In deroga alle disposizione di legge e alle previsioni dei contratti collettivi, dal 2011 è possibile stipulare accordi di prossimità territoriali o aziendali al fine di perseguire uno degli obiettivi stabiliti nell’articolo 8 del decreto legislativo 138/2011, ossia: a) maggiore occupazione; b) qualità dei contratti di lavoro; c) adozione di forme di partecipazione dei lavoratori; d) emersione del lavoro irregolare; e) incrementi di competitività e di salario; f) gestione delle crisi aziendali e occupazionali; g) agli investimenti e all’avvio di nuove attività.

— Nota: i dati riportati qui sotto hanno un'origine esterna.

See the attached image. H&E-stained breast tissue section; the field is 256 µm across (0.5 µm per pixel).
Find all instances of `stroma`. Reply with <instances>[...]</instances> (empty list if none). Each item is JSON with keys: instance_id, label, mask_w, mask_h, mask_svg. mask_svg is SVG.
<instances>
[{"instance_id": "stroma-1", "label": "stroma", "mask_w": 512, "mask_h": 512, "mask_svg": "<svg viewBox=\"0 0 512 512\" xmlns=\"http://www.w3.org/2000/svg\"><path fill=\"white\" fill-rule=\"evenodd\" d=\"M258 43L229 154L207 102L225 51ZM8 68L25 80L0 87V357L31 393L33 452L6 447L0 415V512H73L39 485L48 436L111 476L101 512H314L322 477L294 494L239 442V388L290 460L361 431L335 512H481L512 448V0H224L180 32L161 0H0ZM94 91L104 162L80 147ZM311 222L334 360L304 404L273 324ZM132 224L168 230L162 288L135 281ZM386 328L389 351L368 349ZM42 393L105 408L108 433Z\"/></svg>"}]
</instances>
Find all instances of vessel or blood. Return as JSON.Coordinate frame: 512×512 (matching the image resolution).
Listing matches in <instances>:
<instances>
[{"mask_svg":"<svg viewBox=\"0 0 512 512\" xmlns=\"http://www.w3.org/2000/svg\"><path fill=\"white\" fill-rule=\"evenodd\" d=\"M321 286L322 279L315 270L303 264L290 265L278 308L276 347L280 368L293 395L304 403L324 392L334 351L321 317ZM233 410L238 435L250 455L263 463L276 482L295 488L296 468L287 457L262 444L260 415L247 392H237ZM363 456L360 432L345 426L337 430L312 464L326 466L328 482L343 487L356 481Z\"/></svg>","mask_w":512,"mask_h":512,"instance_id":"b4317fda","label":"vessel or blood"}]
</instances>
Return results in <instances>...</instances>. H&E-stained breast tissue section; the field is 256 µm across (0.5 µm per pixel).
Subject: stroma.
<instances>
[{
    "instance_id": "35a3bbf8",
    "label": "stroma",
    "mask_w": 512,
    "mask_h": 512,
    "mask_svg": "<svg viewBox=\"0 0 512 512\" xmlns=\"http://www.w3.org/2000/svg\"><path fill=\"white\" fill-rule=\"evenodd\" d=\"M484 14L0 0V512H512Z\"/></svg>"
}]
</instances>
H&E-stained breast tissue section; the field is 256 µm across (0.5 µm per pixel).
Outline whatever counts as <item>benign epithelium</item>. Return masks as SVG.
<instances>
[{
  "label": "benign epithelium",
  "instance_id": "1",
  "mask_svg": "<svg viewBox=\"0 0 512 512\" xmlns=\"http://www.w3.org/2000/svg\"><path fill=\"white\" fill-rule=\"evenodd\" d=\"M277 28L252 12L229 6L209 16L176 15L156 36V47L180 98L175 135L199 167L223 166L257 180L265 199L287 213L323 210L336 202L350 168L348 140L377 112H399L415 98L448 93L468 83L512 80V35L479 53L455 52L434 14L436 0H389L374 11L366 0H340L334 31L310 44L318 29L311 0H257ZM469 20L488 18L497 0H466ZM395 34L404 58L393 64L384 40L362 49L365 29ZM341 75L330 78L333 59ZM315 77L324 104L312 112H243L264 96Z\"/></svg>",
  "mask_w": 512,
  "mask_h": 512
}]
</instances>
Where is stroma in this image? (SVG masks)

La norma stabilisce un perimetro chiaro in cui le organizzazioni sindacali possono operare. Infatti, gli accordi possono riguardare esclusivamente:
a) agli impianti audiovisivi e alla introduzione di nuove tecnologie;
b) alle mansioni del lavoratore, alla classificazione e inquadramento del personale;
c) ai contratti a termine, ai contratti a orario ridotto, modulato o flessibile, al regime della solidarietà negli appalti e ai casi di ricorso alla somministrazione di lavoro;
d) alla disciplina dell’orario di lavoro;
e) alle modalità di assunzione e disciplina del rapporto di lavoro;
La norma è volta a concedere una elasticità maggiore alla contrattazione vicina alle realtà aziendali, che per i più disparati motivi si trovano in condizioni tali per cui la particolarità del settore o le difficoltà organizzative necessitano di accordi ad hoc relativi a fattispecie già disciplinate dalla legge o dal CCNL applicato.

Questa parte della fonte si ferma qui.